The majority of people in Egypt view consumption of alcohol as unacceptable. Tourists have been generally unaware of this as hotels, bars and restaurants have been licensed under strict laws that allow them to serve alcohol as part of the economically important tourism market. Some are licensed to purchase their stock from a small number of business-only duty-free stockists, albeit within strict quotas. Only about a thousand licenses have been issued, and they are clustered around tourism hot spots and upmarket areas.

There are domestic alcohol products available. The Al-Ahram Beverages Company, nationalised by President Gamal Abdel Nasser, was bought by Heineken in 1998. It owns vineyards, distilleries, factories, distributors and the Drinkies chain of shops, all used to produce and sell their wine, beer, larger, whiskey, vodka and gin. Its dominance of the market means there is little in the way of price competition.
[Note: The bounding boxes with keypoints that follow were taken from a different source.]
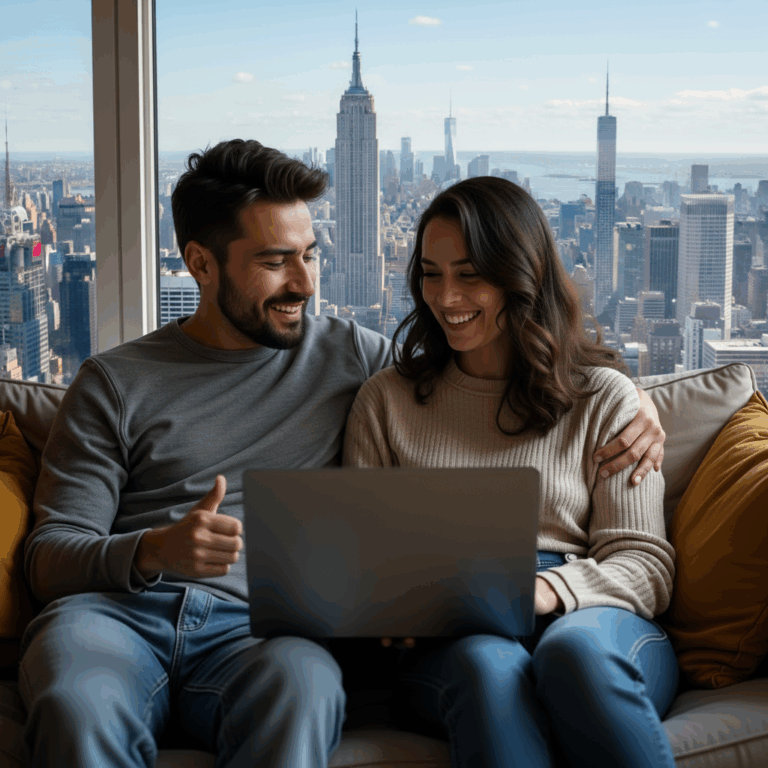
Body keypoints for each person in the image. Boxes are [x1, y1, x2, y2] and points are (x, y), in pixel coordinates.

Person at [20, 140, 666, 768]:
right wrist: (151, 550)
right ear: (201, 263)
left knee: (303, 690)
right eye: (275, 261)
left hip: (259, 632)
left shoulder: (356, 360)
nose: (303, 283)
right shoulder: (114, 381)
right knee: (79, 707)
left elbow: (489, 367)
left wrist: (638, 399)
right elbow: (48, 560)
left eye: (311, 255)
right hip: (116, 618)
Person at [342, 175, 678, 767]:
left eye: (470, 274)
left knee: (576, 655)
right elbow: (362, 571)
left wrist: (546, 590)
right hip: (453, 634)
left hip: (590, 617)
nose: (445, 297)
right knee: (487, 665)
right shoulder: (386, 402)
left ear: (522, 274)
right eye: (431, 272)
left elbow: (645, 566)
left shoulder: (604, 398)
For expats, government restrictions and import taxes on alcohol made drinks expensive to buy compared to the general cost of living in Egypt. Bringing duty free drinks into the country was one way to keep costs down, but requires regular travel.

There are plenty of counterfeit products available if you know where to ask. Unfortunately, it is possible to seriously damage your health drinking some of these illegal liquids. You can go blind if you unwittingly drink something containing methanol, for example.


Egypt has a tipping culture. It can be hard to work out the amounts and the best practice when you aren’t used to this. If a member of staff in a hotel gives you a gift part way through your stay, it can leave you feeling confused and embarrassed about the etiquette.

Wages in Egypt are very low, and the population has been suffering from political and economic instability over the past decade. Many families live in conditions which are far removed from modern Western households. That does not mean you have to hand over huge tips for unremarkable service, but you should consider the tip as part of your spending budget when going anywhere. Some restaurants will just add a service charge and then you don’t need to consider a tip on top.

Be aware of how much each tip is worth in local purchasing terms, and how much of a difference the member of staff has made to your day. That is a better guide than a strict percentage.

If you slightly over-tip or overpay for something, try not to worry; the chances are it meant an insignificant amount of money to you, but the person who received it can now put more food on their family's table.